I have an old MacBook white (Model 2,1 mid-late 2007) which won't upgrade beyond Snow Leopard (OS X 10.6). I have previously installed Debian with a dual boot by using rEFIt and booting from a DVD disk, but the DVD drive doesn't seem to reliably read disks anymore
I would like to install Debian or BSD on this MacBook, either as a dual boot, or as the single OS -- alternatively, any current linux distro or even Windows 10 would do.
I have tried a few things, all without success. For the record:
- Burn .iso (or .cdr) image to DVD (Mac won't read disk)
- Create a live Debian USB (with MBR partition) with rEFIt
- Create live Debian USB with Mac Linux USB Loader (will boot on newer Macs, but not on MacBook2,1)

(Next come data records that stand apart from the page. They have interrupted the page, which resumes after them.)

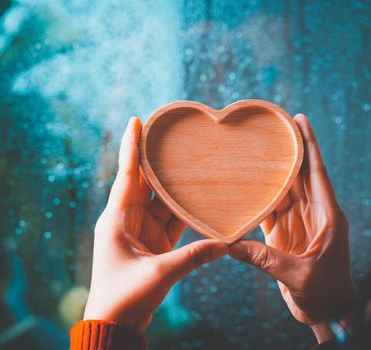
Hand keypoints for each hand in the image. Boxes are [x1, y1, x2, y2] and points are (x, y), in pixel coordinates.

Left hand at [84, 117, 227, 331]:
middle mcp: (127, 220)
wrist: (114, 324)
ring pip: (158, 202)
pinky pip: (169, 222)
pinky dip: (181, 212)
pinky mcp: (151, 247)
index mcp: (117, 219)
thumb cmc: (124, 297)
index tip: (136, 120)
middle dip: (156, 161)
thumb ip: (192, 258)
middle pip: (144, 183)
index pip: (126, 174)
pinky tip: (196, 200)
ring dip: (172, 186)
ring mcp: (140, 233)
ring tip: (189, 162)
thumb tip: (224, 244)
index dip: (131, 146)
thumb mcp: (158, 275)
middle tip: (170, 136)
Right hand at [229, 114, 354, 341]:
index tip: (300, 120)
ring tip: (252, 155)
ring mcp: (297, 225)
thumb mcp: (299, 275)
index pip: (317, 173)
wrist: (326, 313)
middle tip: (269, 131)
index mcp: (328, 217)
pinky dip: (257, 202)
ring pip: (282, 193)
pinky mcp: (283, 238)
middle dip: (286, 153)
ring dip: (269, 176)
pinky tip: (245, 191)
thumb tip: (230, 244)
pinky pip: (269, 214)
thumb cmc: (325, 294)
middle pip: (298, 177)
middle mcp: (313, 216)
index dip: (309, 145)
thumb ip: (265, 258)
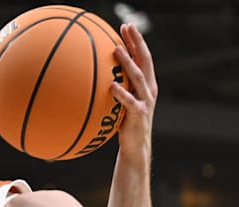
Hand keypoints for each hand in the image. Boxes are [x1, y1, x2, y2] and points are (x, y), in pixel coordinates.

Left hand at [112, 23, 158, 158]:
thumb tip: (91, 77)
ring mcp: (145, 101)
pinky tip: (111, 85)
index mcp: (145, 84)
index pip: (142, 57)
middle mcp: (148, 89)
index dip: (136, 40)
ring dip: (127, 62)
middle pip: (145, 60)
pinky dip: (121, 93)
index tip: (127, 25)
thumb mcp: (120, 103)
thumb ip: (114, 88)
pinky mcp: (139, 114)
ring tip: (116, 49)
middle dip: (137, 42)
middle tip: (128, 26)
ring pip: (138, 77)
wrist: (135, 146)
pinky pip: (130, 102)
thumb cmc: (124, 124)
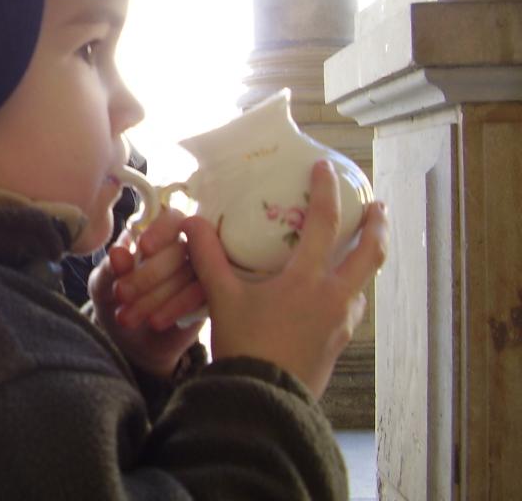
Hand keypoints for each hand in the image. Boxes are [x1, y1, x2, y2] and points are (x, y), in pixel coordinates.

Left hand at [89, 208, 205, 379]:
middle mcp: (185, 249)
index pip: (171, 218)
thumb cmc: (118, 303)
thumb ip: (109, 270)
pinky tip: (155, 321)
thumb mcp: (103, 287)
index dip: (162, 231)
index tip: (145, 248)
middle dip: (148, 274)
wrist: (134, 345)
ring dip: (159, 295)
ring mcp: (203, 273)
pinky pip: (202, 296)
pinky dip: (177, 307)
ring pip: (192, 274)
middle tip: (121, 295)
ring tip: (127, 317)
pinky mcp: (211, 298)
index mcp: (157, 235)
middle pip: (180, 249)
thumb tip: (118, 252)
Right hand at [185, 160, 388, 398]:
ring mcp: (343, 321)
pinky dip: (349, 289)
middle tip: (377, 206)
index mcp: (309, 278)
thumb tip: (191, 221)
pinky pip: (351, 306)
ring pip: (365, 281)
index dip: (326, 190)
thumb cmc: (244, 345)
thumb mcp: (222, 297)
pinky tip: (331, 292)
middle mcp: (335, 296)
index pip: (326, 222)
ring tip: (355, 248)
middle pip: (371, 252)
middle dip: (378, 225)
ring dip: (366, 259)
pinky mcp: (339, 342)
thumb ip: (208, 255)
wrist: (263, 402)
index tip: (324, 167)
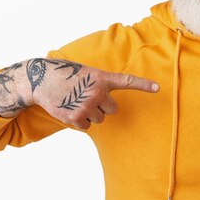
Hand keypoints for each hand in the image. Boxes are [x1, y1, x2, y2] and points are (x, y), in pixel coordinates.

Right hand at [0, 58, 158, 129]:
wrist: (41, 80)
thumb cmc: (66, 74)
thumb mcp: (86, 72)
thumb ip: (100, 83)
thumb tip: (107, 104)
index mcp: (101, 78)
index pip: (127, 81)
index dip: (144, 85)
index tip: (158, 87)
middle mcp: (97, 92)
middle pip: (113, 109)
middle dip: (104, 106)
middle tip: (89, 98)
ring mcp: (86, 106)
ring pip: (100, 118)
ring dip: (91, 113)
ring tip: (76, 101)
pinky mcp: (75, 118)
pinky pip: (87, 126)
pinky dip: (80, 121)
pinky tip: (69, 109)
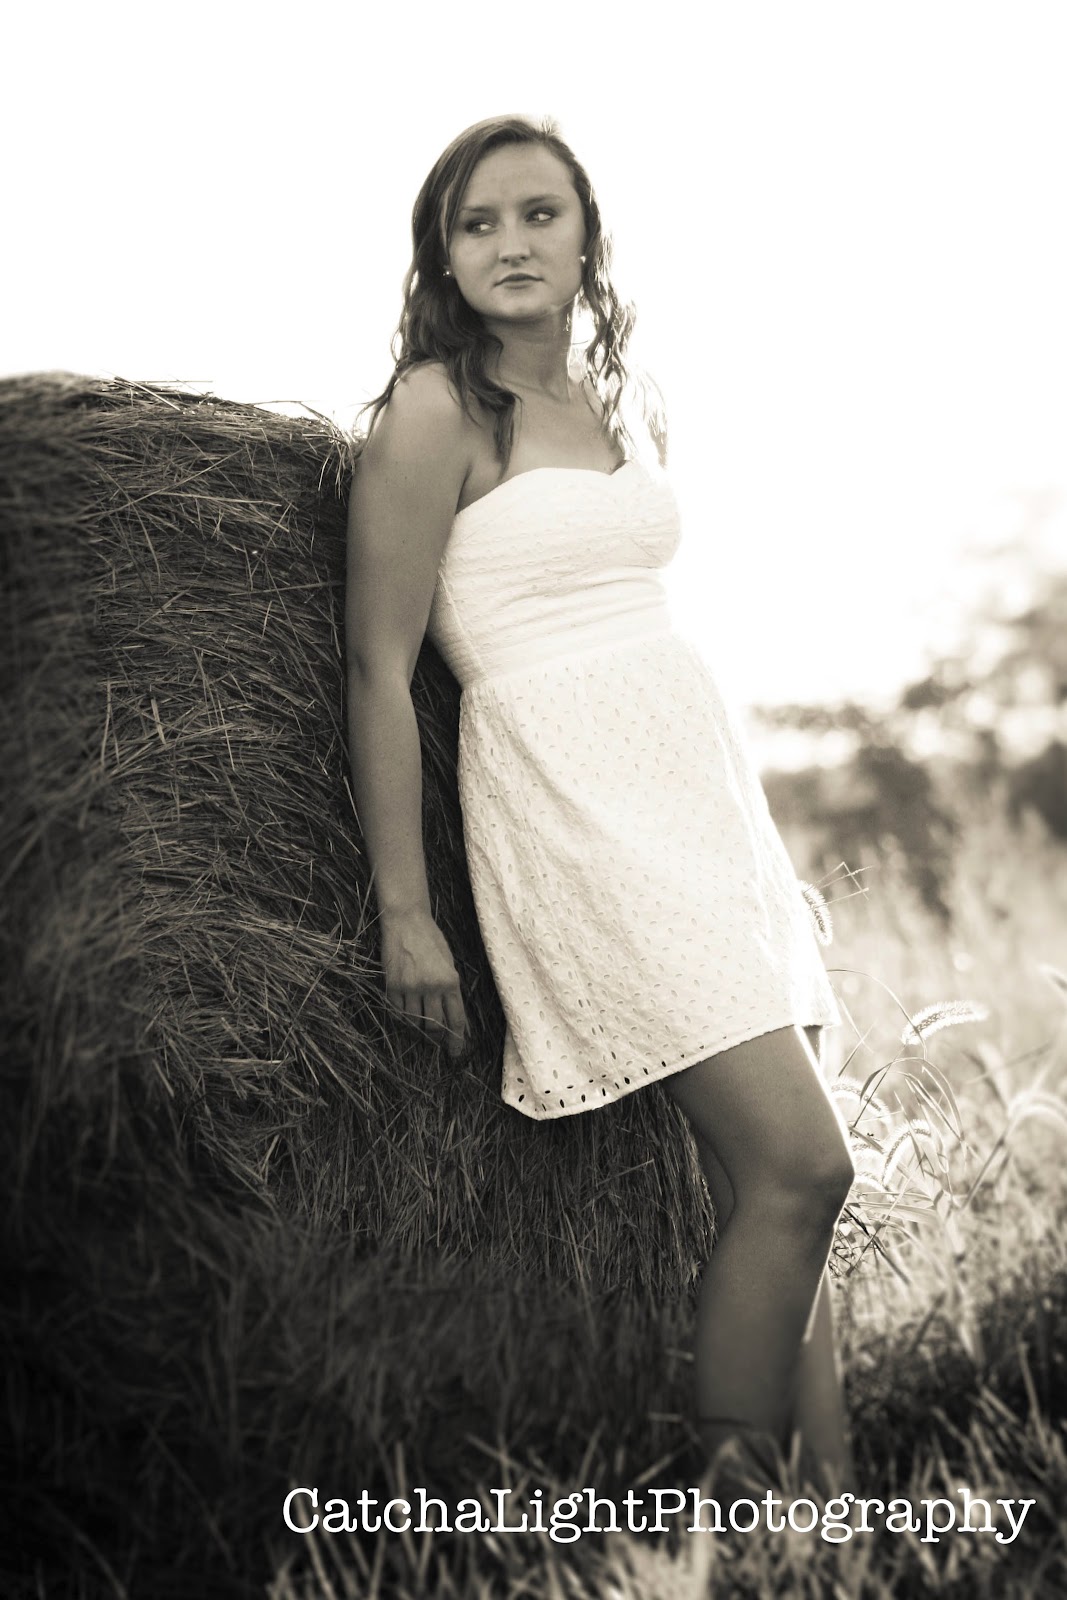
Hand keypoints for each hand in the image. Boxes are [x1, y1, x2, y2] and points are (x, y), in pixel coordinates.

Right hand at [379, 906, 468, 1058]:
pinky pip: (397, 1011)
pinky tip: (406, 1018)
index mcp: (450, 981)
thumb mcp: (449, 962)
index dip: (457, 1039)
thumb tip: (453, 1015)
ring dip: (418, 1029)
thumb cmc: (431, 939)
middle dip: (437, 1038)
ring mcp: (410, 987)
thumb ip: (451, 988)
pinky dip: (402, 1018)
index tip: (456, 1051)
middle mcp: (431, 986)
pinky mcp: (392, 984)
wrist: (406, 921)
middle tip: (437, 1044)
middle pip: (435, 1025)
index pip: (456, 1018)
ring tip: (421, 1031)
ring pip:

I've seen something about manually putting a GPT table on the USB drive, or creating a separate EFI partition, but since it's more technical and time consuming I didn't get around to it.
Main question: is there a reliable way to boot and install Linux, BSD, Windows (anything not OS X)?
Bonus points for running the OS live from the USB -- since after 10 years HD may fail some time soon.
Thanks for helping with recycling an old friend and protecting the environment.
EDIT: both replies, as well as all HOWTOs I could find operate under the assumption that I should be able to hold 'opt' on boot and choose the USB stick. That's not what happens when I have BSD or Linux there, but I am able to choose a USB stick with Mac OS X and install from it. So the question becomes, what is the difference that prevents that from being done with Linux/BSD?